# ParadeDB Benchmarks

This is a basic, single-query latency, benchmarking suite for ParadeDB. It executes all of the queries belonging to a dataset, capturing both hot and cold measurements of their performance. After setup, queries are executed until a 3-run window shows <0.1% variance/mean (or 10 runs pass). Then `--runs` samples are taken for the hot measurements. The cold measurement is always recorded from the first query run.

## Prerequisites

The benchmarking scripts require a Postgres database with [`pg_search`](/pg_search) installed. If you are building `pg_search` with
`cargo pgrx`, make sure to build in `--release` mode. It also requires AWS credentials to be available in order to load the data.

### pg_stat_staements

Query timing is done via `pg_stat_statements`, so you'll need to configure it. The import bits are:

- `pg_stat_statements` must be in `shared_preload_libraries`.
  - `ALTER SYSTEM SET shared_preload_libraries = pg_search,pg_stat_statements;`
- Then after a postgres restart, configure it:

  ```sql
  CREATE EXTENSION pg_stat_statements;
  ALTER SYSTEM SET pg_stat_statements.track_planning = on;
  ALTER SYSTEM SET pg_stat_statements.track = top;
  ```

  These will take effect after one more postgres restart.

## Usage

The `benchmark` subcommand runs benchmarks. `sample` and `convert` are also available. See [DATASET_PREPARATION.md](DATASET_PREPARATION.md) for their usage.

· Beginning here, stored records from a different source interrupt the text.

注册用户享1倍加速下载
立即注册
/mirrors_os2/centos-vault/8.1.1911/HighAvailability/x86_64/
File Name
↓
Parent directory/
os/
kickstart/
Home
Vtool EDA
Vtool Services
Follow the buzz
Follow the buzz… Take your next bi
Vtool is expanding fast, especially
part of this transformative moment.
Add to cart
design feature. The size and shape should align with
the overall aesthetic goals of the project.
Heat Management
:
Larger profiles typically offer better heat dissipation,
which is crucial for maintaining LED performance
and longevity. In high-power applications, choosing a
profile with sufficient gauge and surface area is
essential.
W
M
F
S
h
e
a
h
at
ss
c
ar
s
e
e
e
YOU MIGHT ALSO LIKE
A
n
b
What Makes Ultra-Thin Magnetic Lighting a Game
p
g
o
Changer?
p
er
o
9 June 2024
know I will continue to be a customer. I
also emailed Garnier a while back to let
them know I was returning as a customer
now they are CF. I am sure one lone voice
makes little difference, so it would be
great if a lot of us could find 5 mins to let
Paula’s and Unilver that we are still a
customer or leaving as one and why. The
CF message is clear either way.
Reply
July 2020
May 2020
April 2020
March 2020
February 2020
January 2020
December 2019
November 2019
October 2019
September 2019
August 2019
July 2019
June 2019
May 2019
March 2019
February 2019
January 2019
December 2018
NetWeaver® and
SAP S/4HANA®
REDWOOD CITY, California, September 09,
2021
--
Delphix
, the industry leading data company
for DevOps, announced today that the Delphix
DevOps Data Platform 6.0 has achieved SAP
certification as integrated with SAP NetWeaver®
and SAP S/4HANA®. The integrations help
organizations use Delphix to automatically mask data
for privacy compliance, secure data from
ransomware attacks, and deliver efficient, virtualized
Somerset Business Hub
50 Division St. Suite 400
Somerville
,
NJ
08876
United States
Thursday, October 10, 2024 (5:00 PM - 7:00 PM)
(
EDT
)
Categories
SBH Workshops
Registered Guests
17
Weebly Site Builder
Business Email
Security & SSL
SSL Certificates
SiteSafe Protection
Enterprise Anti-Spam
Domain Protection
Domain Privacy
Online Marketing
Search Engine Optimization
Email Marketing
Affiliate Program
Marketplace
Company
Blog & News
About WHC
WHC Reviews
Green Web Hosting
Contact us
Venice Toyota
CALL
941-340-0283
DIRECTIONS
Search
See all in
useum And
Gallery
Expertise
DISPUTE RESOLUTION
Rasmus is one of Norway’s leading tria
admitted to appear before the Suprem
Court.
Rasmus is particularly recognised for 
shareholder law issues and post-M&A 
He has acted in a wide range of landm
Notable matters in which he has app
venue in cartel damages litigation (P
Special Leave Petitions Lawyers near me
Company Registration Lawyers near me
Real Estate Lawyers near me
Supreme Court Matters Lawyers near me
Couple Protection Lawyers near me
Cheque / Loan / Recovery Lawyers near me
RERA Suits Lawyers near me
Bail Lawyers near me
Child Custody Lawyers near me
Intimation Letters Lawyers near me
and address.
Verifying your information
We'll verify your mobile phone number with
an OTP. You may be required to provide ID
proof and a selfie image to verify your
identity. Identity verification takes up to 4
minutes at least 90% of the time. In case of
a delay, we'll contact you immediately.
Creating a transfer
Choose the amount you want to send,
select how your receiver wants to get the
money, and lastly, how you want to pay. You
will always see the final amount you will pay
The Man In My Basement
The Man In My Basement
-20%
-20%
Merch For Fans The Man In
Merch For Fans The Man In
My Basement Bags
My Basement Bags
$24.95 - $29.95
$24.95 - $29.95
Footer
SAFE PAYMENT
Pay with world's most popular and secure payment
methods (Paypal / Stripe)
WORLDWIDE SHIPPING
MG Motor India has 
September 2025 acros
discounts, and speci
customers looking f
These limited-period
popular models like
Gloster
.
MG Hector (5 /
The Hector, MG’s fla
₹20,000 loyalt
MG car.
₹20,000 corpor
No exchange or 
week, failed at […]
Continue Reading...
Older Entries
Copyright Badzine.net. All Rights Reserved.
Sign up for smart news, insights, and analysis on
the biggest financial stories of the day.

The following command loads the 100k row Stack Overflow dataset, builds a BM25 index, runs benchmarking queries, and outputs the results to a Markdown file.

```bash
cargo run -- benchmark --url POSTGRES_URL --size 100k
```

For more options:

```bash
cargo run -- --help
```

## Notable `benchmark` Options

- `--size` is a path label, not an exact row count. It maps to a dataset on s3 of which the root table has approximately that many rows.
- `--data-source` overwrites the configured data source. For example, we use this in CI to load from the CI account bucket, instead of the default prod account bucket.
- `--dataset` defaults to "stackoverflow"
- `--clear-caches` must be set to `false` if you're running on a non-Linux system. (It defaults to `true`).
- `--skip-setup`: Including this skips data load and index creation. Useful for testing new queries locally.
- `--runs`: How many warm samples to capture from each query. Defaults to 3.
- `--vacuum`: Controls whether `VACUUM FULL ANALYZE` is ran before running the queries. Defaults to `true`.

## Datasets

Each benchmark run uses a single dataset located under `datasets/$name`, with data loaded from the specified `data-source` (which defaults to the value in the dataset's `config.toml`), of the size specified by `--size`.

The queries that are benchmarked for a dataset are located at `datasets/$name/queries/*.sql`. Each query file represents a single query: when a single file contains multiple queries, the first query in the file is considered to be the canonical/idiomatic way to write the query, and any additional queries in the file are considered alternative ways to write the query. The canonical query may not always be the fastest (yet!) but we strive to make the canonical query perform as well as a non-idiomatic, slightly contorted query might.

### Dataset Directory Layout

`datasets/{name}/`:

- `config.toml`
- `create_tables.sql`
- `create_index.sql`
- `prewarm.sql`
- `queries/*.sql`
- `after_create_index.sql` (optional)

### Preparing Datasets

For preparing and managing non-synthetic datasets (loading source data, sampling, and conversion), see [DATASET_PREPARATION.md](DATASET_PREPARATION.md).